Saved data entries

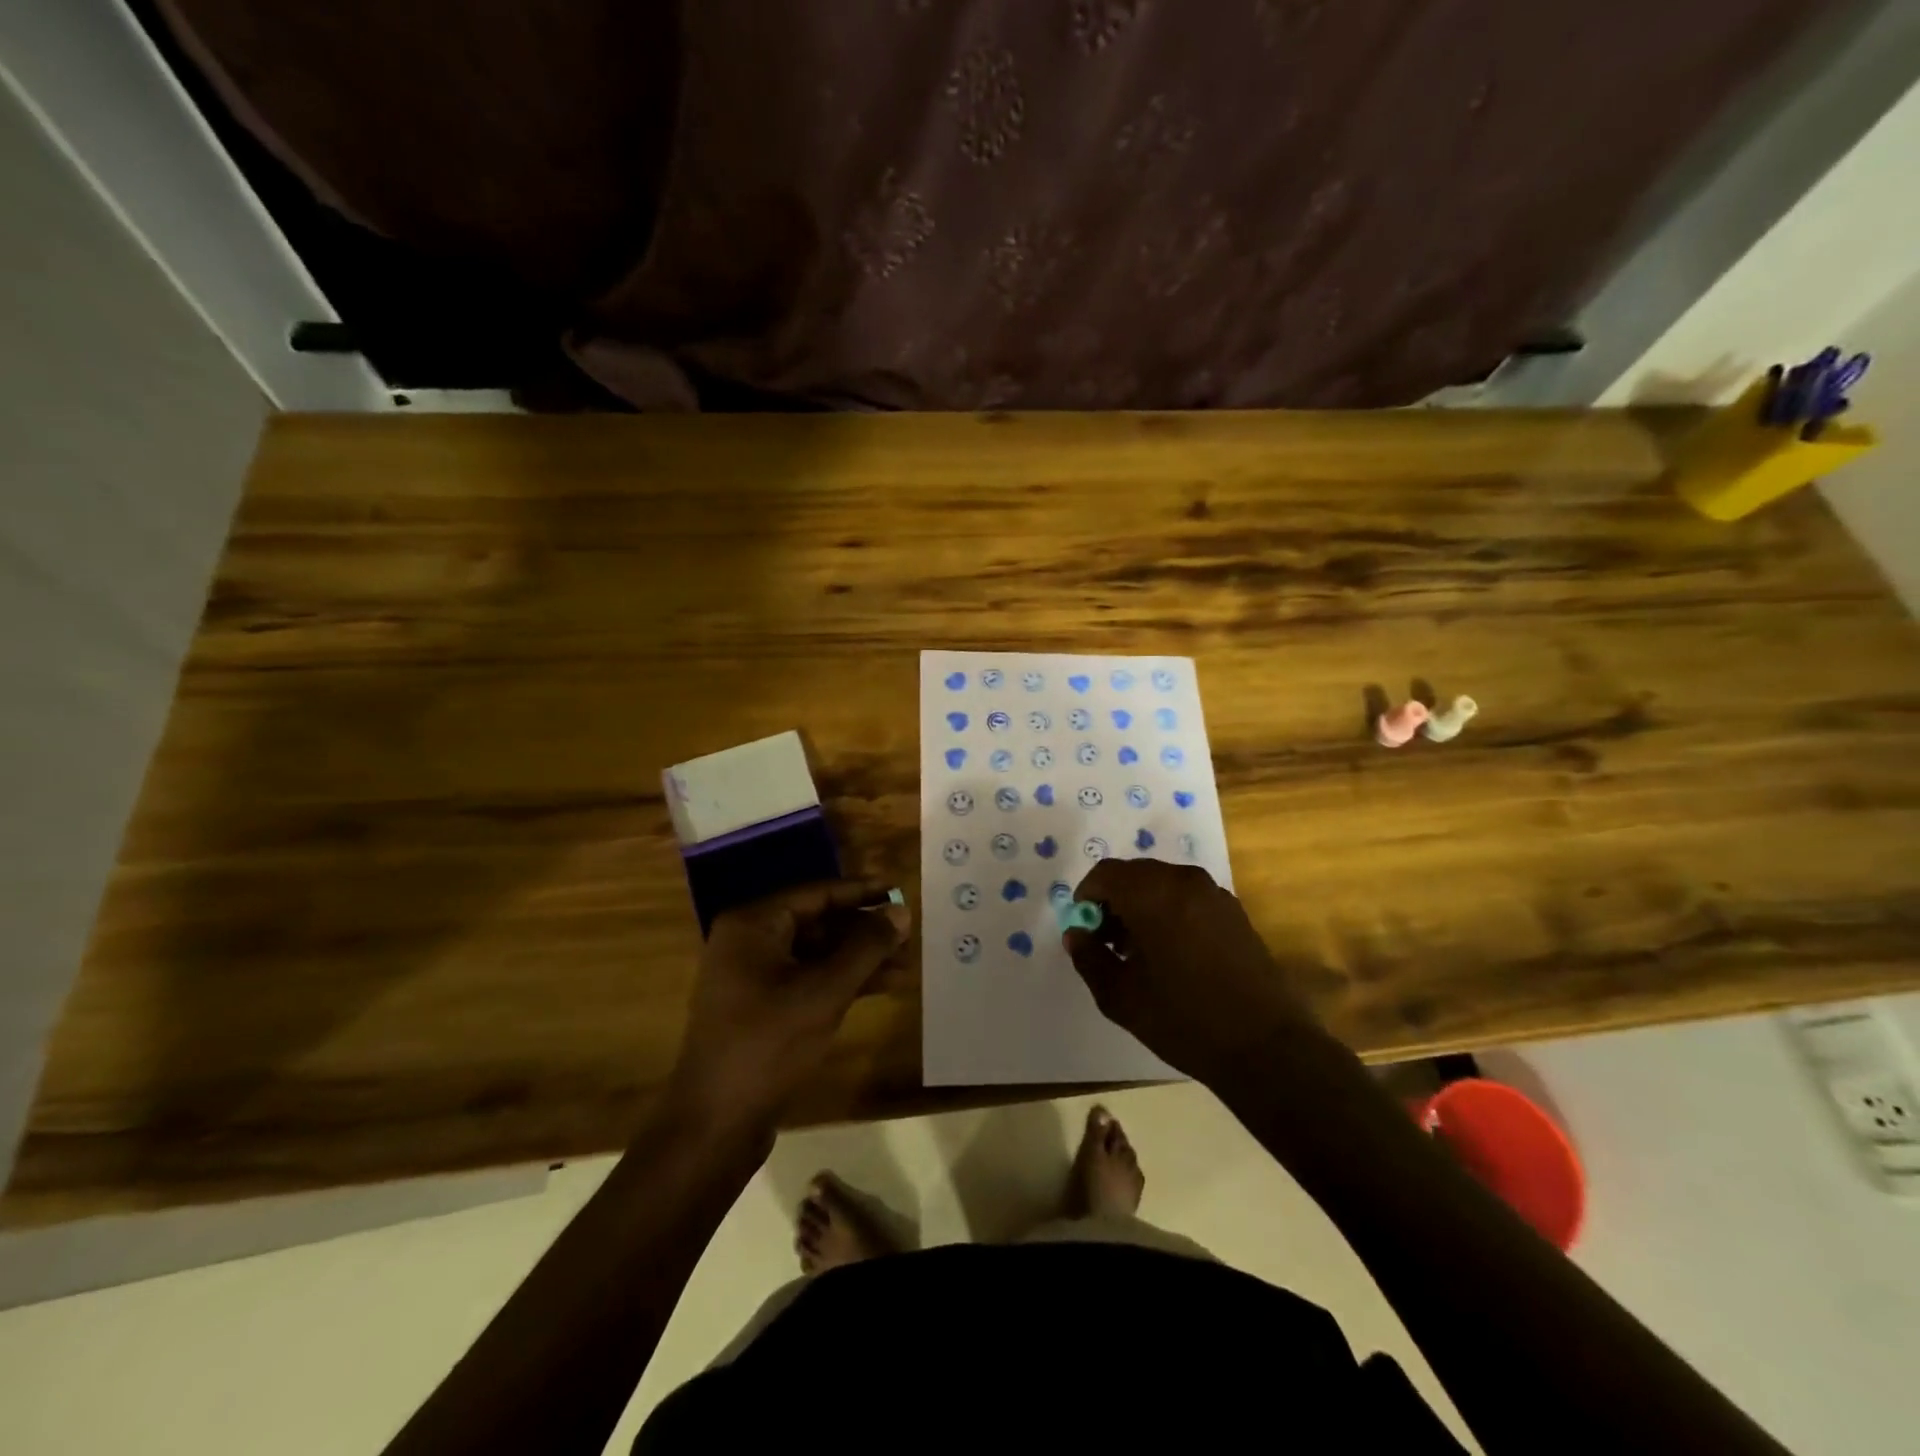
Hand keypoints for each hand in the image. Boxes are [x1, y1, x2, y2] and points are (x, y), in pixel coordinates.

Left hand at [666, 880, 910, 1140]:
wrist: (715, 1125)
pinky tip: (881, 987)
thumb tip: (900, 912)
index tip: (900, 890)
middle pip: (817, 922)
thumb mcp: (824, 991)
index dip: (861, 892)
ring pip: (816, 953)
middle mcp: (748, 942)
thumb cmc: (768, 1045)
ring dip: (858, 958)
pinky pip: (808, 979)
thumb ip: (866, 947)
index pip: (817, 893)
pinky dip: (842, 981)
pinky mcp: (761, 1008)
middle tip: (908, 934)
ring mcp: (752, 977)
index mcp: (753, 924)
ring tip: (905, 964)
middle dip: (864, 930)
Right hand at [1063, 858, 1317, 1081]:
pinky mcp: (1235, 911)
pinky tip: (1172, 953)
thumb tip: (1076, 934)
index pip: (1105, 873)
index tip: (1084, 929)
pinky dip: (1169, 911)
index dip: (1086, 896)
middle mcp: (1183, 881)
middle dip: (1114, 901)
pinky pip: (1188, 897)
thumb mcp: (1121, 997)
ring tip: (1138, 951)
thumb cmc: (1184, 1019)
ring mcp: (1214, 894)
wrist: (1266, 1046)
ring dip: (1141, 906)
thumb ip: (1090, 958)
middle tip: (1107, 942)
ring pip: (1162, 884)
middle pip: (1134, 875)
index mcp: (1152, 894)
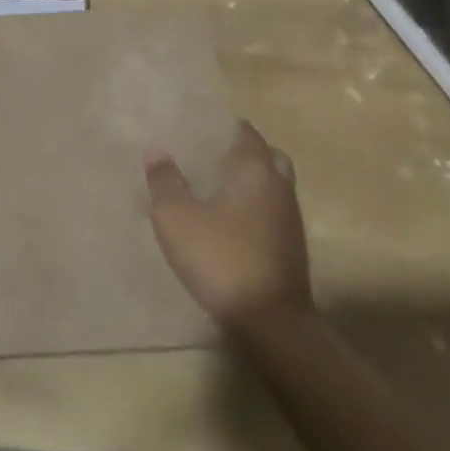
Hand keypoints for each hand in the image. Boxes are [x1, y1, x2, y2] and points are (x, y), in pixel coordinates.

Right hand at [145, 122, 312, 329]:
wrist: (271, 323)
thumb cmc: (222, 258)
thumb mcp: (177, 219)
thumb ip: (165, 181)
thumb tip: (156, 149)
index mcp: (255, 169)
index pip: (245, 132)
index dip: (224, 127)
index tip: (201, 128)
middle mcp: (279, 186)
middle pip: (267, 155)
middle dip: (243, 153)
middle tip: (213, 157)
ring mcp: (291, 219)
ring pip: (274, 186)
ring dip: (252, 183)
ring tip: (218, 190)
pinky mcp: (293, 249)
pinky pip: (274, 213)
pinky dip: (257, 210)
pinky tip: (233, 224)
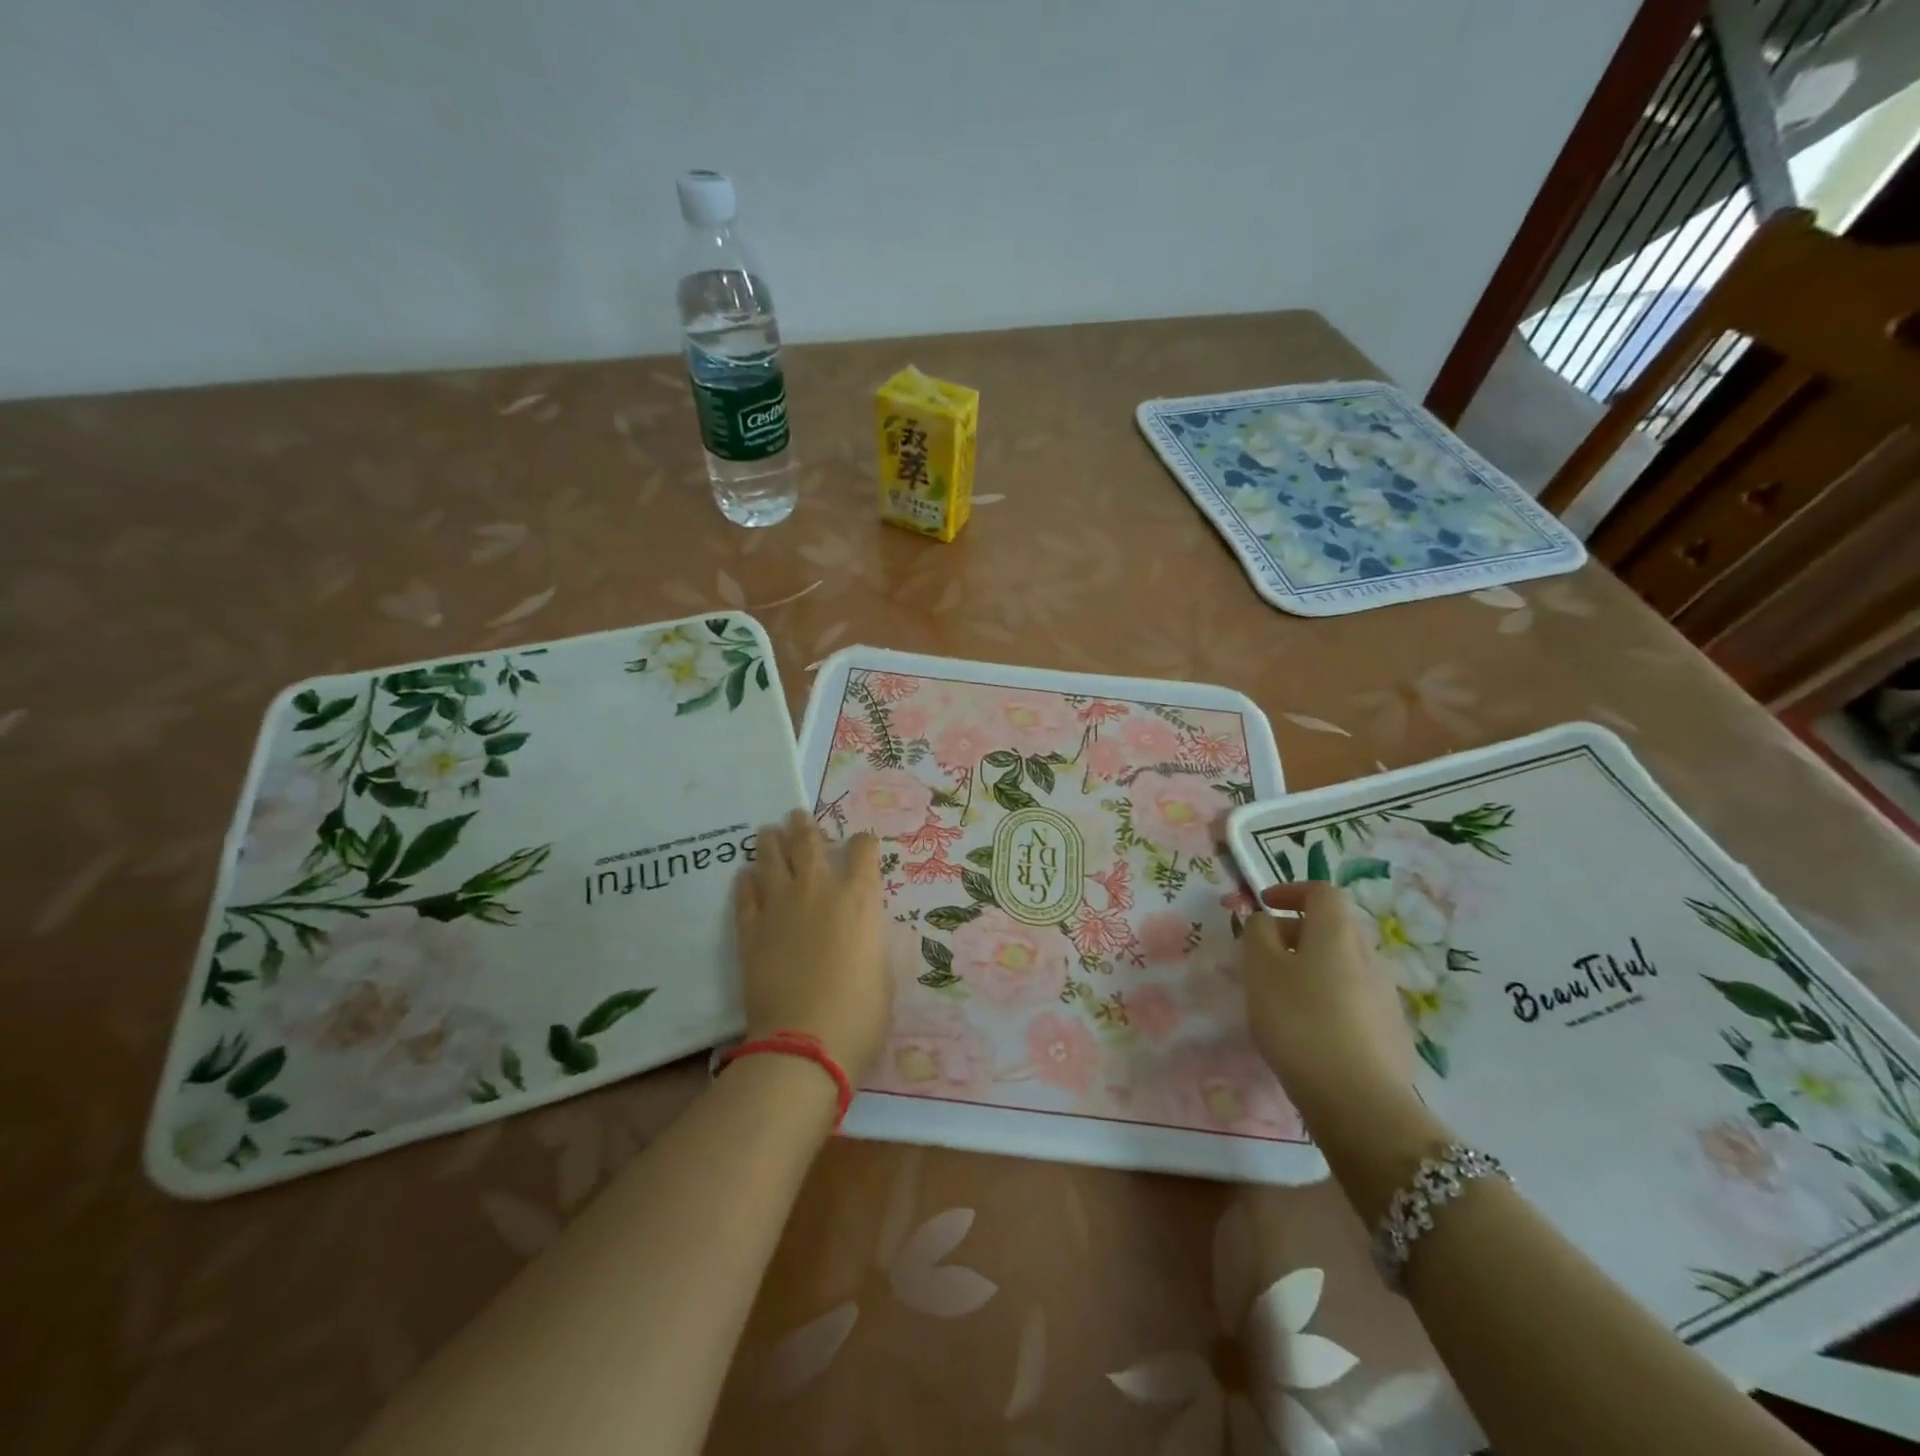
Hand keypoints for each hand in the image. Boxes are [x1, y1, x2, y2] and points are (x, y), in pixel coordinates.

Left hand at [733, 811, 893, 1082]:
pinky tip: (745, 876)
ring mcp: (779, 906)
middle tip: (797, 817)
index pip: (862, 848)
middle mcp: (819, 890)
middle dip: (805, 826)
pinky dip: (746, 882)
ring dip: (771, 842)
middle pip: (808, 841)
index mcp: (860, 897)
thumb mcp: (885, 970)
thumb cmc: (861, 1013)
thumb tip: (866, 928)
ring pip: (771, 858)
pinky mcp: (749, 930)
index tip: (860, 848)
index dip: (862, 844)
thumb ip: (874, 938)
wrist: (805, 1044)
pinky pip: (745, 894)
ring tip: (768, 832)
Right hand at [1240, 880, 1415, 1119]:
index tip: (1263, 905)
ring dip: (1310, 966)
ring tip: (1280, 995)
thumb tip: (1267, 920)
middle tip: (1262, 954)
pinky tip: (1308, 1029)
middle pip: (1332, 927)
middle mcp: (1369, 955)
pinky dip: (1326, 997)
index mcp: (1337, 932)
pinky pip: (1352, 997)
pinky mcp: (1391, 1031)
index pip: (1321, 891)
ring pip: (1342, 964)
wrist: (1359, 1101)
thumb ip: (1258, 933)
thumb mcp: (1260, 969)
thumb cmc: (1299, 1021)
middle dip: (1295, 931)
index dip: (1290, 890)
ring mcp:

WHAT TO WORK ON: Beginning at the line that contains "ring mcp: (291, 219)", retype each line of the data above through the very last one. Do not retype the pictures.

ANSWER FOR THIS EXERCISE:
ring mcp: (291, 219)
ring pip: (274, 186)
ring dip: (252, 183)
ring tip: (218, 190)
pinky mcp: (293, 249)
pinky pip: (274, 213)
pinky dip: (257, 210)
pinky tip: (233, 224)
Hand keypoints for each hand in the image. Boxes are [x1, y1, x2, y2] and points are (x, y), in pixel coordinates.

Left hand at [733, 811, 893, 1082]:
pinky tip: (745, 876)
ring mcp: (779, 906)
middle tip: (797, 817)
index pip: (862, 848)
middle mcp: (819, 890)
middle dip: (805, 826)
pinky dip: (746, 882)
ring dip: (771, 842)
middle pip: (808, 841)
index mcp: (860, 897)
thumb mcp: (885, 970)
thumb cmc: (861, 1013)
thumb tip: (866, 928)
ring pip: (771, 858)
pinky mcp: (749, 930)
index tip: (860, 848)
index dip: (862, 844)
thumb ip: (874, 938)
wrist: (805, 1044)
pinky pip: (745, 894)
ring tip: (768, 832)
Right hand at [1240, 880, 1415, 1119]:
index tip: (1263, 905)
ring dip: (1310, 966)
ring tip: (1280, 995)
thumb tip: (1267, 920)
middle tip: (1262, 954)
pinky tip: (1308, 1029)
middle pip: (1332, 927)
middle mcp: (1369, 955)
pinky dip: (1326, 997)
index mcp: (1337, 932)
pinky pip: (1352, 997)
pinky mcp: (1391, 1031)
index pip: (1321, 891)
ring pip: (1342, 964)
wrist: (1359, 1101)
thumb ip: (1258, 933)
thumb mcp: (1260, 969)
thumb cmc: (1299, 1021)
middle dip: (1295, 931)
index dip: (1290, 890)
ring mcp:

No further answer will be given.